As a participant of the International Human Rights Clinic, I learned to navigate two very separate legal realities: (1) arguing before an immigration courtroom and (2) interviewing sex workers in an Indian brothel. As a clinic participant, I assisted in the representation of a pro-bono immigration client in his request for Convention Against Torture relief from the United States Government. After helping to draft a legal brief for our client, myself and another law student represented him in Immigration Court. I sat before a judge and interviewed my chief witness (my client). I learned valuable lessons concerning the practices of the U.S. Immigration court system and developed several lawyering skills including: how to craft effective argument styles, how to prepare for a court hearing, and most importantly, how to think on my feet in response to the judge and opposing counsel. In my second project for the Clinic, I gathered interview data on the tangible inter-relationship between human trafficking, migration and sex work within Sonagachi, Kolkata. As a clinic student, I traveled to Kolkata, India to interview sex workers, politicians and other key stakeholders regarding the legal and social issues facing sex workers and human trafficking victims in India. From this experience, I learned how to format interview questions. Most importantly, however, I walked away from my time in Sonagachi with real world experiences. No longer were the sex workers I had read statistics about merely a number; they were people.

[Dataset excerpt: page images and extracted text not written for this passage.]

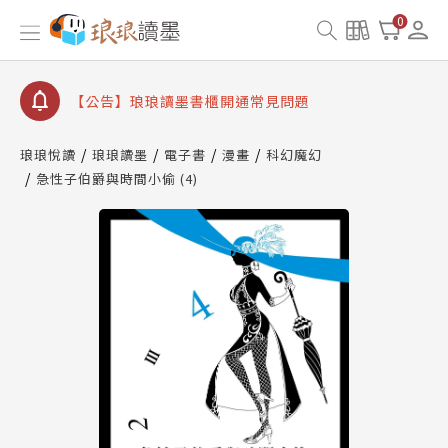
查詢
0
【公告】琅琅讀墨數位閱讀資產合併與書櫃開通申請
【公告】琅琅讀墨書櫃開通常見問題
【公告】琅琅讀墨 3 分鐘完成書櫃開通與資產合併申
請圖文教學
【公告】琅琅書店服務升級重要說明及資產合併結果
琅琅悅讀
琅琅讀墨
電子書
漫畫
科幻魔幻
查詢
急性子伯爵與時間小偷 (4)
【公告】琅琅讀墨數位閱讀資產合併與書櫃開通申請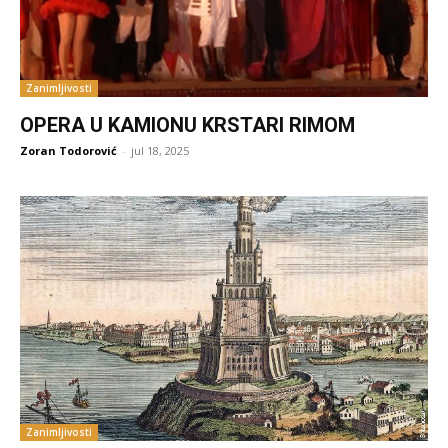
Zanimljivosti
OPERA U KAMIONU KRSTARI RIMOM
Zoran Todorović
-
jul 18, 2025
Zanimljivosti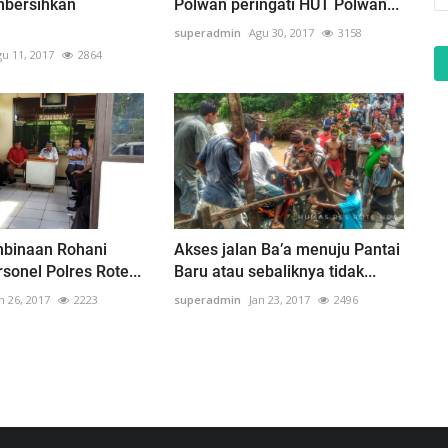
bersihkan
Polwan peringati HUT Polwan...
superadmin
Agu 30, 2017
3158
u 11, 2017
2864
mbinaan Rohani
Akses jalan Ba’a menuju Pantai
sonel Polres Rote...
Baru atau sebaliknya tidak...
n 26, 2017
2223
superadmin
Jan 23, 2017
2496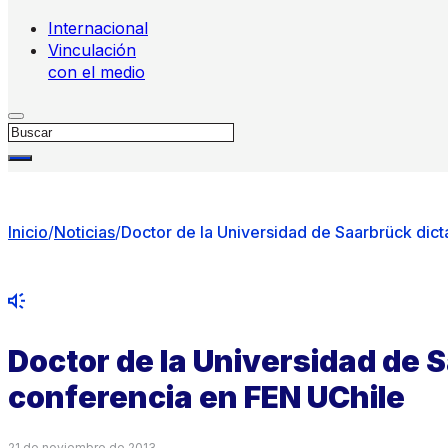
Internacional
Vinculación
con el medio
Buscar
Inicio
/
Noticias
/
Doctor de la Universidad de Saarbrück dic
Doctor de la Universidad de 
conferencia en FEN UChile
21 de noviembre de 2013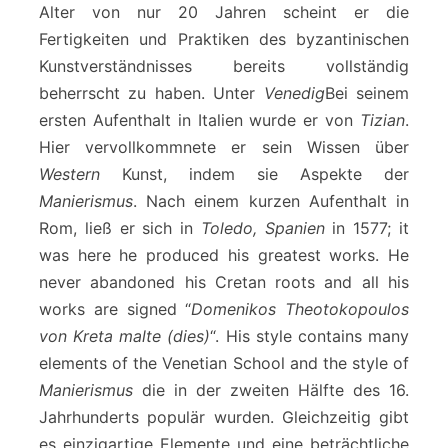
Alter von nur 20 Jahren scheint er die
Fertigkeiten und Praktiken des byzantinischen
Kunstverständnisses bereits vollständig
beherrscht zu haben. Unter
Venedig
Bei seinem
ersten Aufenthalt in Italien wurde er von
Tizian
.
Hier vervollkommnete er sein Wissen über
Western
Kunst, indem sie Aspekte der
Manierismus
. Nach einem kurzen Aufenthalt in
Rom, ließ er sich in
Toledo, Spanien
in 1577; it
was here he produced his greatest works. He
never abandoned his Cretan roots and all his
works are signed “
Domenikos Theotokopoulos
von Kreta malte (dies)
“. His style contains many
elements of the Venetian School and the style of
Manierismus
die in der zweiten Hälfte des 16.
Jahrhunderts populär wurden. Gleichzeitig gibt
es einzigartige Elemente und eine beträchtliche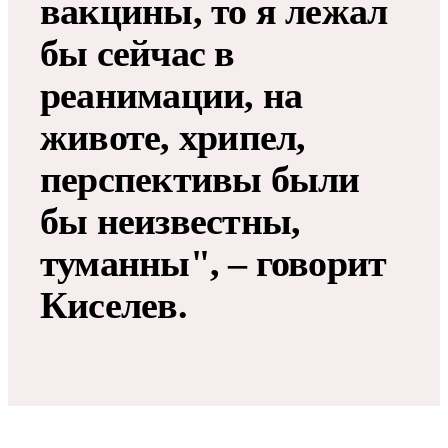
вакцины, то я лежал
бы сейчас в
реанимации, на
животе, хрипел,
перспективы были
бы неизвестны,
туманны", – говорит
Киселев.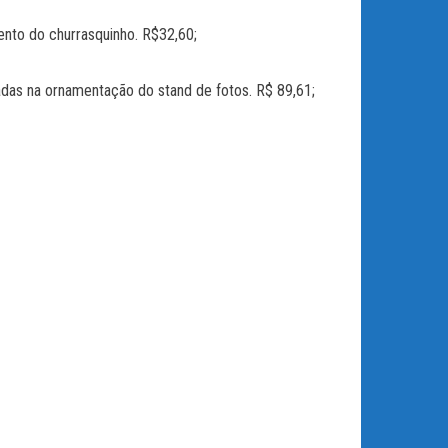
to do churrasquinho. R$32,60;
as na ornamentação do stand de fotos. R$ 89,61;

These skills I have taken with me both metaphorically and literally, to India. Today, I am a Research Fellow at the Centre for Health Law, Ethics and Technology at Jindal Global Law School in Sonipat, India. As a Research Fellow, I work on cutting edge issues in the areas of gender, sexuality, health and the law. Currently, I co-teach the Centre’s first-ever clinical course on the Rights of Transgender Persons. My teaching has been greatly impacted by the experiences and skills I developed with The University of Chicago Law School’s clinics. In addition, my upcoming interview-based research in Nepal on the legal rights of gender non-conforming persons will undoubtedly be informed by the interview training and guidance I received from the International Human Rights Clinic. The work I do has been greatly enhanced by the real world experiences I received from my clinical education at The University of Chicago Law School.